EXERCISE REQUIREMENTS
Repeat the lines from the line with "в третьем чтении два важных для" to the line with "专为移动时代开发者打造的数据管理平台" in the listing below, keeping both end lines and adding nothing.

*** Opening DATA RECORDS ***

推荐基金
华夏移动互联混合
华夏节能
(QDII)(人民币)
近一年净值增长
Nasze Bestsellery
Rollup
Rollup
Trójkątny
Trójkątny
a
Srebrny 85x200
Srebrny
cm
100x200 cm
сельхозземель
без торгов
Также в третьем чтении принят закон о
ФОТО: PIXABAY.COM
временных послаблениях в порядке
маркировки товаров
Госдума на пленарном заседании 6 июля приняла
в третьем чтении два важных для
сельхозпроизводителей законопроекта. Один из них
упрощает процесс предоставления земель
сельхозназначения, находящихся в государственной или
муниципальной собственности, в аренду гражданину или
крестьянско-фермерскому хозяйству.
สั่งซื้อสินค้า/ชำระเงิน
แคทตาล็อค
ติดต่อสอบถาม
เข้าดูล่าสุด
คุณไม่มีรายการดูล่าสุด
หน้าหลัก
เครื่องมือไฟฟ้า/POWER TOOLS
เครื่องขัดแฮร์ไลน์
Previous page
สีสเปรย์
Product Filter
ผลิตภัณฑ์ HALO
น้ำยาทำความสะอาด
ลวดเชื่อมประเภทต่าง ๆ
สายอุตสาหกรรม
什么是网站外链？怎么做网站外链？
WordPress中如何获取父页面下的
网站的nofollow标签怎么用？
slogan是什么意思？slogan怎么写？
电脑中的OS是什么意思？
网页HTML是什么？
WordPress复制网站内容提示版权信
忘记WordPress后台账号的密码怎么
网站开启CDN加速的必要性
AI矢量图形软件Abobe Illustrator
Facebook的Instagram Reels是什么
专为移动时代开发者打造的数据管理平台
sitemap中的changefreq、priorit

*** Closing DATA RECORDS ***
*** Opening DATA RECORDS ***

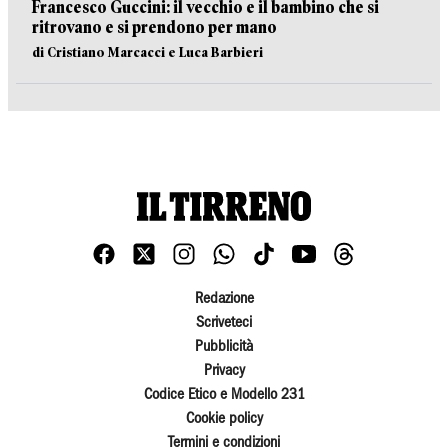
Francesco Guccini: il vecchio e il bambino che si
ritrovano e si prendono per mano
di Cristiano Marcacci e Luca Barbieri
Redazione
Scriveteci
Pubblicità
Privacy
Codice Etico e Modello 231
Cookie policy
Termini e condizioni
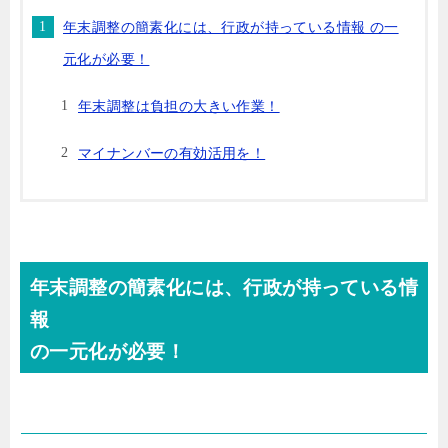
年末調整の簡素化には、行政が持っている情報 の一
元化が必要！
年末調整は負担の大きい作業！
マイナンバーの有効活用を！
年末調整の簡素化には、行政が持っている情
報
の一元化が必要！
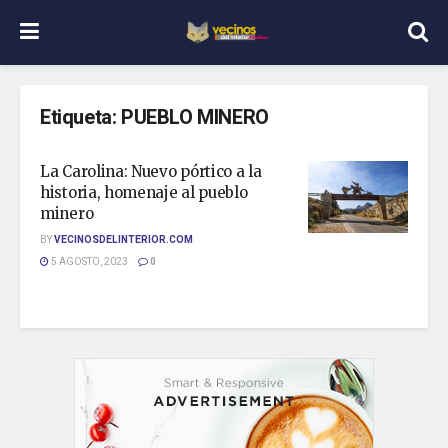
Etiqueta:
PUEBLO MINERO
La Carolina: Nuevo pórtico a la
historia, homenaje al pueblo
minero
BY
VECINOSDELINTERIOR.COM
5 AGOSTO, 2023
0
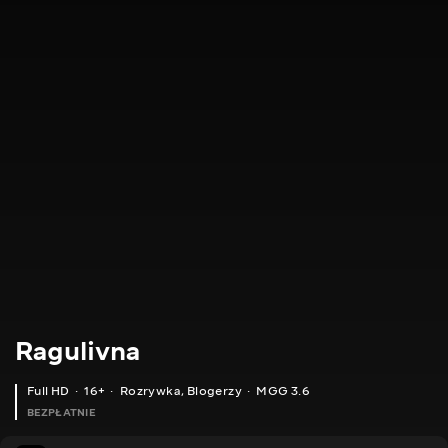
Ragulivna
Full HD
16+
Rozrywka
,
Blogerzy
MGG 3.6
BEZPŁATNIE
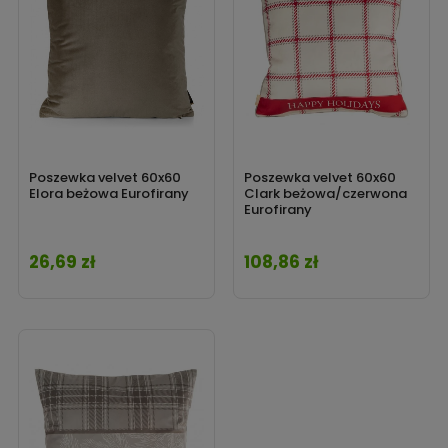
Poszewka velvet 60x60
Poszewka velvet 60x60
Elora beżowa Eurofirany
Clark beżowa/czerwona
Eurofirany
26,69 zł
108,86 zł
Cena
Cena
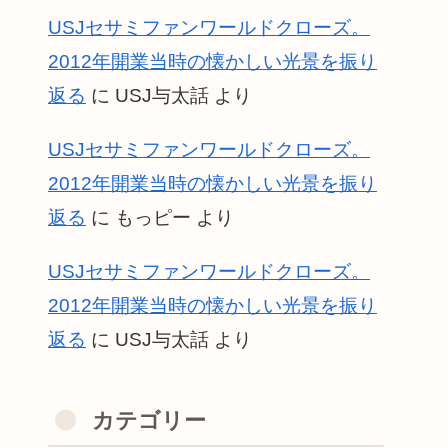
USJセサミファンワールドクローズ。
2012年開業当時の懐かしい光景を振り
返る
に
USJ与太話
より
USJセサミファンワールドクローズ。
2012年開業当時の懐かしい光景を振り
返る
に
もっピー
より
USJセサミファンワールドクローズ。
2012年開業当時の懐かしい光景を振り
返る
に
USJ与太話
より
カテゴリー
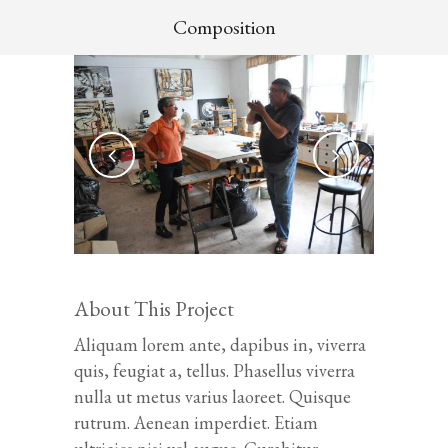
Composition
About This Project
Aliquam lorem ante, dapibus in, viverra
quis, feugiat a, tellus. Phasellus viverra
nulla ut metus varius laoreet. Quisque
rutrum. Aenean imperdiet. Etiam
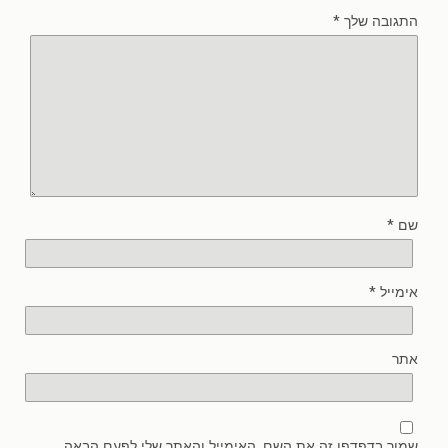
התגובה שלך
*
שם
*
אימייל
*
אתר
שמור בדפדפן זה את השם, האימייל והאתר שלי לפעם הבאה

*** Closing DATA RECORDS ***

ANSWER TO THIS PROBLEM
в третьем чтении два важных для
сельхозпроизводителей законопроекта. Один из них
упрощает процесс предоставления земель
сельхозназначения, находящихся в государственной или
муниципальной собственности, в аренду гражданину или
крестьянско-фермерскому хозяйству.
สั่งซื้อสินค้า/ชำระเงิน
แคทตาล็อค
ติดต่อสอบถาม
เข้าดูล่าสุด
คุณไม่มีรายการดูล่าสุด
หน้าหลัก
เครื่องมือไฟฟ้า/POWER TOOLS
เครื่องขัดแฮร์ไลน์
Previous page
สีสเปรย์
Product Filter
ผลิตภัณฑ์ HALO
น้ำยาทำความสะอาด
ลวดเชื่อมประเภทต่าง ๆ
สายอุตสาหกรรม
什么是网站外链？怎么做网站外链？
WordPress中如何获取父页面下的
网站的nofollow标签怎么用？
slogan是什么意思？slogan怎么写？
电脑中的OS是什么意思？
网页HTML是什么？
WordPress复制网站内容提示版权信
忘记WordPress后台账号的密码怎么
网站开启CDN加速的必要性
AI矢量图形软件Abobe Illustrator
Facebook的Instagram Reels是什么
专为移动时代开发者打造的数据管理平台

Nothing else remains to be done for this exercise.